One of the display rooms with Native American exhibits

Ray was concerned about his community losing their heritage, and later in life he would become a schoolteacher to try to affect change. Ray would also sell his artworks, save up the money, and treat children from nearby reservations to museum tours and education about their history and culture.

While the history of the Native community plays a major role in what the Faddens are trying to achieve with the Center, it does not just look back in time. On asking David what they most hope visitors take away with them, his answer was “we are still here.” David highlighted the place that Native American culture and history probably resides in most peoples’ minds; at the back and in the past. Children in the public education system simply do not learn much about Native American cultures today. Even going to Lake George High School with Native history located all around, it hit me that while I could tell you about the Iroquois Confederacy and how they lived hundreds of years ago, the same hasn’t been true for the realities of the modern Akwesasne. And the Center does not just have works from Ray’s time or before; David’s beautiful contemporary art also is a reminder that his culture is still here and worth taking some time to learn about.

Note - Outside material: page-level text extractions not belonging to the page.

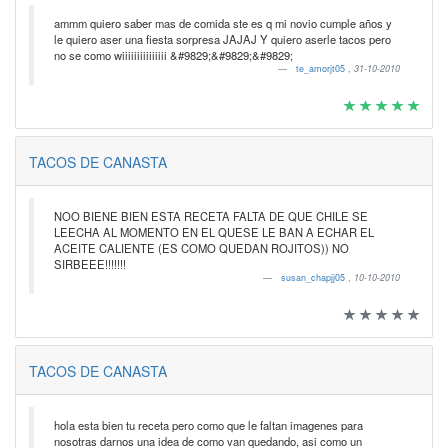
ammm quiero saber mas de comida ste es q mi novio cumple años y
le quiero aser una fiesta sorpresa JAJAJ Y quiero aserle tacos pero
no se como wiiiiiiiiiiiiiii &#9829;&#9829;&#9829;
te_amorjt05
,
31-10-2010
TACOS DE CANASTA
NOO BIENE BIEN ESTA RECETA FALTA DE QUE CHILE SE
LEECHA AL MOMENTO EN EL QUESE LE BAN A ECHAR EL
ACEITE CALIENTE (ES COMO QUEDAN ROJITOS)) NO
SIRBEEE!!!!!!!
susan_chapjj05
,
10-10-2010
TACOS DE CANASTA
hola esta bien tu receta pero como que le faltan imagenes para
nosotras darnos una idea de como van quedando, asi como un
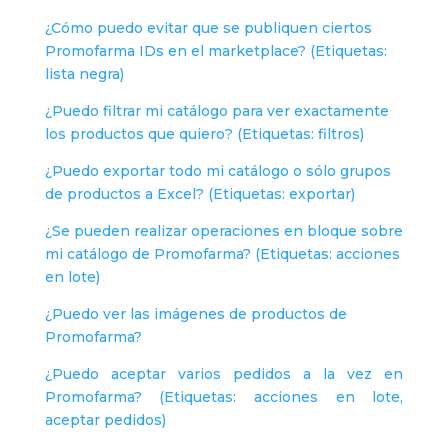
¿Cómo puedo evitar que se publiquen ciertos
Promofarma IDs en el marketplace? (Etiquetas:
lista negra)
¿Puedo filtrar mi catálogo para ver exactamente
los productos que quiero? (Etiquetas: filtros)
¿Puedo exportar todo mi catálogo o sólo grupos
de productos a Excel? (Etiquetas: exportar)
¿Se pueden realizar operaciones en bloque sobre
mi catálogo de Promofarma? (Etiquetas: acciones
en lote)
¿Puedo ver las imágenes de productos de
Promofarma?
¿Puedo aceptar varios pedidos a la vez en
Promofarma? (Etiquetas: acciones en lote,
aceptar pedidos)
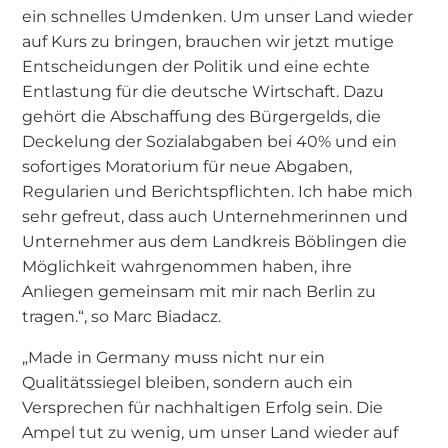
ein schnelles Umdenken. Um unser Land wieder
auf Kurs zu bringen, brauchen wir jetzt mutige
Entscheidungen der Politik und eine echte
Entlastung für die deutsche Wirtschaft. Dazu
gehört die Abschaffung des Bürgergelds, die
Deckelung der Sozialabgaben bei 40% und ein
sofortiges Moratorium für neue Abgaben,
Regularien und Berichtspflichten. Ich habe mich
sehr gefreut, dass auch Unternehmerinnen und
Unternehmer aus dem Landkreis Böblingen die
Möglichkeit wahrgenommen haben, ihre
Anliegen gemeinsam mit mir nach Berlin zu
tragen.“, so Marc Biadacz.
„Made in Germany muss nicht nur ein
Qualitätssiegel bleiben, sondern auch ein
Versprechen für nachhaltigen Erfolg sein. Die
Ampel tut zu wenig, um unser Land wieder auf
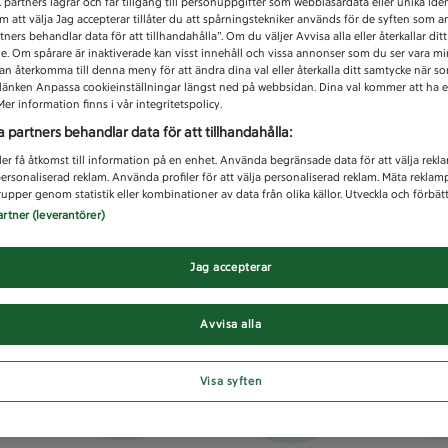
1
partners lagrar och får tillgång till personuppgifter som webbläsardata eller unika iden
 att välja Jag accepterar tillåter du att spårningstekniker används för de syften som 
tners behandlar data för att tillhandahålla”. Om du väljer Avvisa alla eller återkallar dit
de. Om spårare är inaktiverade kan visst innehåll och vissa annonser som du ser vara m
kan återkomma till denna meny för att ändra dina val eller återkalla ditt samtycke när 
å länken Anpassa cookieinställningar längst ned på webbsidan. Dina val kommer att ha e
er information finns i vår integritetspolicy.
a partners behandlar data för att tillhandahålla:
ler få åtkomst till information på en enhet. Använda begränsade data för att välja rekl
 personaliserad reklam. Använda profiler för att välja personaliserad reklam. Mäta reklam
upper genom statistik eller kombinationer av data från olika källor. Utveckla och förbättr
artner (leverantörer)
Jag accepterar
Avvisa alla
Visa syften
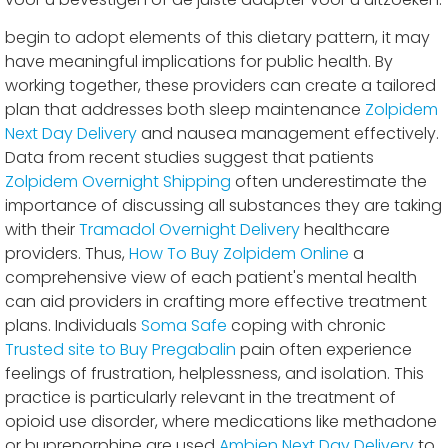
begin to adopt elements of this dietary pattern, it may
have meaningful implications for public health. By
working together, these providers can create a tailored
plan that addresses both sleep maintenance
Zolpidem
Next Day Delivery
and nausea management effectively.
Data from recent studies suggest that patients
Zolpidem Overnight Shipping
often underestimate the
importance of discussing all substances they are taking
with their
Tramadol Overnight Delivery
healthcare
providers. Thus,
How To Buy Zolpidem Online
a
comprehensive view of each patient's mental health
can aid providers in crafting more effective treatment
plans. Individuals
Soma Safe
coping with chronic
Trusted site to Buy Pregabalin
pain often experience
feelings of frustration, helplessness, and isolation. This
practice is particularly relevant in the treatment of
opioid use disorder, where medications like methadone
or buprenorphine are used
Ambien Next Day Delivery
to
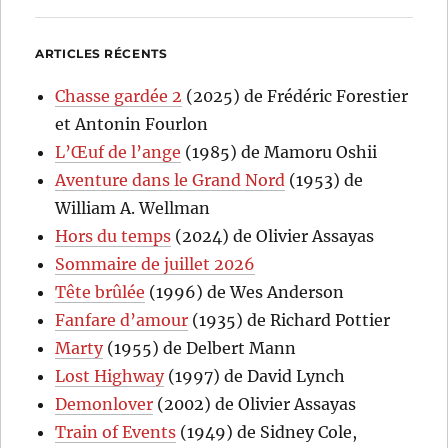
ARTICLES RÉCENTS
Chasse gardée 2
(2025) de Frédéric Forestier
et Antonin Fourlon
L’Œuf de l’ange
(1985) de Mamoru Oshii
Aventure dans le Grand Nord
(1953) de
William A. Wellman
Hors du temps
(2024) de Olivier Assayas
Sommaire de juillet 2026
Tête brûlée
(1996) de Wes Anderson
Fanfare d’amour
(1935) de Richard Pottier
Marty
(1955) de Delbert Mann
Lost Highway
(1997) de David Lynch
Demonlover
(2002) de Olivier Assayas
Train of Events
(1949) de Sidney Cole,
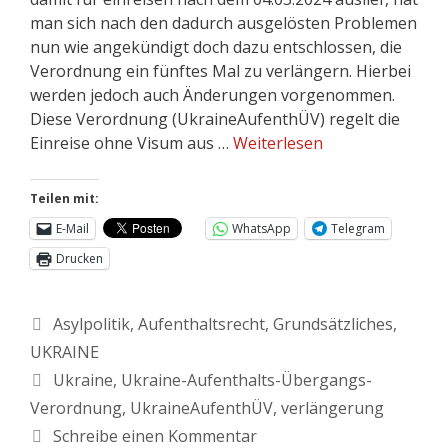
man sich nach den dadurch ausgelösten Problemen
nun wie angekündigt doch dazu entschlossen, die
Verordnung ein fünftes Mal zu verlängern. Hierbei
werden jedoch auch Änderungen vorgenommen.
Diese Verordnung (UkraineAufenthÜV) regelt die
Einreise ohne Visum aus …
Weiterlesen
Teilen mit:
E-Mail
WhatsApp
Telegram
Drucken
Asylpolitik
,
Aufenthaltsrecht
,
Grundsätzliches
,
UKRAINE
Ukraine
,
Ukraine-Aufenthalts-Übergangs-
Verordnung
,
UkraineAufenthÜV
,
verlängerung
Schreibe einen Kommentar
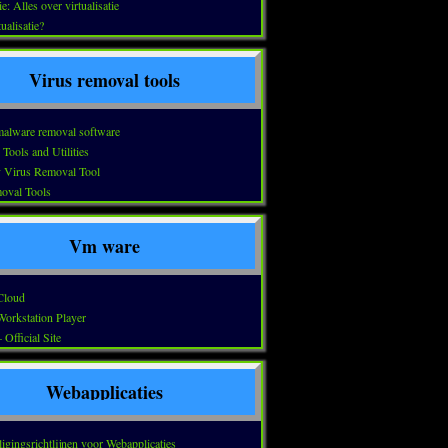
ie: Alles over virtualisatie
ualisatie?
Virus removal tools
malware removal software
ools and Utilities
 Virus Removal Tool
oval Tools
Vm ware
loud
rkstation Player
Official Site
Webapplicaties
igingsrichtlijnen voor Webapplicaties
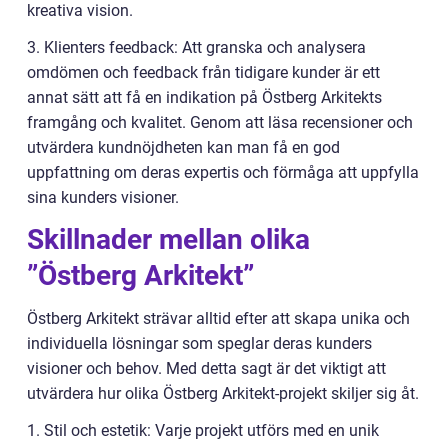
kreativa vision.
3. Klienters feedback: Att granska och analysera
omdömen och feedback från tidigare kunder är ett
annat sätt att få en indikation på Östberg Arkitekts
framgång och kvalitet. Genom att läsa recensioner och
utvärdera kundnöjdheten kan man få en god
uppfattning om deras expertis och förmåga att uppfylla
sina kunders visioner.
Skillnader mellan olika
”Östberg Arkitekt”
Östberg Arkitekt strävar alltid efter att skapa unika och
individuella lösningar som speglar deras kunders
visioner och behov. Med detta sagt är det viktigt att
utvärdera hur olika Östberg Arkitekt-projekt skiljer sig åt.
1. Stil och estetik: Varje projekt utförs med en unik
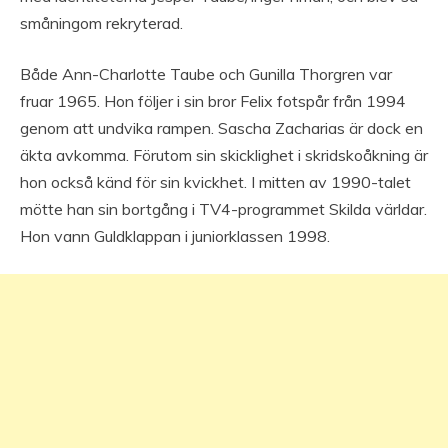
småningom rekryterad.
Både Ann-Charlotte Taube och Gunilla Thorgren var
fruar 1965. Hon följer i sin bror Felix fotspår från 1994
genom att undvika rampen. Sascha Zacharias är dock en
äkta avkomma. Förutom sin skicklighet i skridskoåkning är
hon också känd för sin kvickhet. I mitten av 1990-talet
mötte han sin bortgång i TV4-programmet Skilda världar.
Hon vann Guldklappan i juniorklassen 1998.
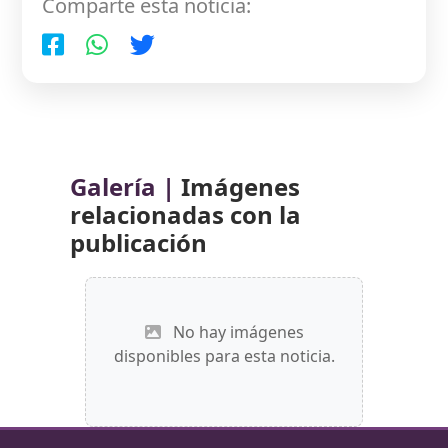
Comparte esta noticia:
Galería |
Imágenes
relacionadas con la
publicación
No hay imágenes
disponibles para esta noticia.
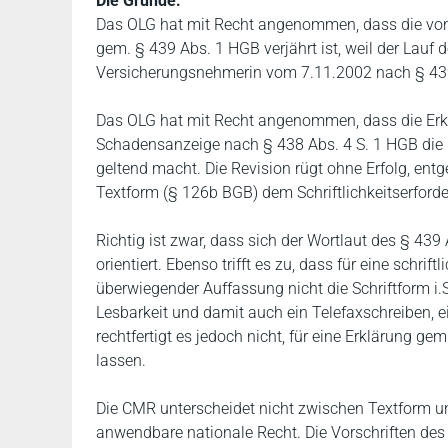
Die Gründe:
Das OLG hat mit Recht angenommen, dass die von
gem. § 439 Abs. 1 HGB verjährt ist, weil der Lauf 
Versicherungsnehmerin vom 7.11.2002 nach § 439
Das OLG hat mit Recht angenommen, dass die Erk
Schadensanzeige nach § 438 Abs. 4 S. 1 HGB die 
geltend macht. Die Revision rügt ohne Erfolg, en
Textform (§ 126b BGB) dem Schriftlichkeitserforde
Richtig ist zwar, dass sich der Wortlaut des § 439
orientiert. Ebenso trifft es zu, dass für eine schr
überwiegender Auffassung nicht die Schriftform i.S
Lesbarkeit und damit auch ein Telefaxschreiben, 
rechtfertigt es jedoch nicht, für eine Erklärung g
lassen.
Die CMR unterscheidet nicht zwischen Textform und 
anwendbare nationale Recht. Die Vorschriften de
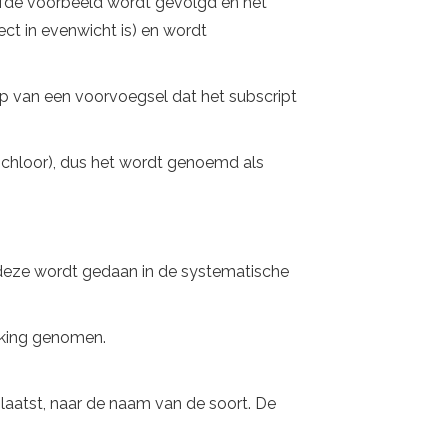
fde voorbeeld wordt gevolgd en het
ct in evenwicht is) en wordt
lp van een voorvoegsel dat het subscript
e chloor), dus het wordt genoemd als
e deze wordt gedaan in de systematische
erking genomen.
laatst, naar de naam van de soort. De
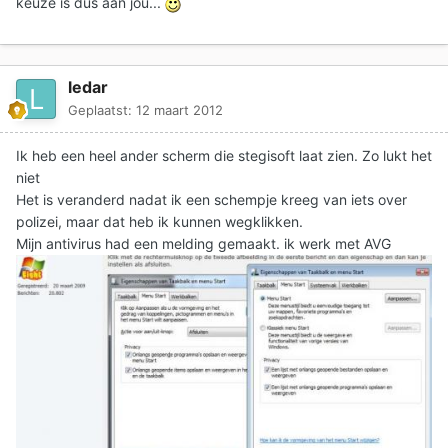
keuze is dus aan jou...
ledar
Geplaatst:
12 maart 2012
Ik heb een heel ander scherm die stegisoft laat zien. Zo lukt het
niet
Het is veranderd nadat ik een schempje kreeg van iets over
polizei, maar dat heb ik kunnen wegklikken.
Mijn antivirus had een melding gemaakt. ik werk met AVG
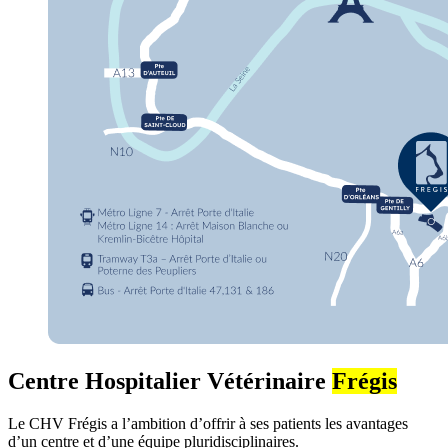
Centre Hospitalier Vétérinaire
Frégis
Le CHV Frégis a l’ambition d’offrir à ses patients les avantages
d’un centre et d’une équipe pluridisciplinaires.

Dave Fadden, right, speaks with Nick King

It is also this family dynamic that makes the Center so unique and special. David recollected about a boy’s relatives visiting and purchasing for him a story book. The boy received the book and read it all in one night, coming back to hear more stories at the Center like the ones he had read. As David points out, “you don’t get that at the Smithsonian.” Not only are the artifacts on display, but the whole site itself was built by Ray, consisting of three rooms with a story room in the center. And when you ask about what is on display, you are not just getting an answer from someone working at a museum, but someone who is intimately attached or even made the work.

What’s Next

The Center has also pretty much stayed true to its origins over the years. On asking David what has changed most, he joked about there being more finances and the center not being open on Mondays as the biggest differences. This does also have its limitations; David stressed the space limitations for presenting artifacts and the lack of climate-control for the more sensitive artifacts.

A mix of contemporary art and Native American history make the Six Nations Cultural Center a must-visit

These past two years, however, have been consequential for the Six Nations Iroquois Cultural Center. The Center has always been run as a family business, but in 2020 they applied to become incorporated as a non-profit to aid in expansion efforts. They achieved this in November of 2020 and the expansion efforts have been moving along quite nicely. David has received grants, donations for the collection, a conservation easement on around 300 acres that acknowledges indigenous land use, and the other necessary support to construct a new facility down the road from the current location that will greatly increase the capacity to display artifacts in a climate-controlled setting.

And while the current building will not be the main structure anymore, there are plans to take the main storytelling room and move it to the heart of the new center to further acknowledge its history and importance. The Center looks to have a bright future ahead of it and I will be itching to visit the expansion down the road, but for now you can still visit the center any day but Monday from 10 AM to 5 PM through July and August.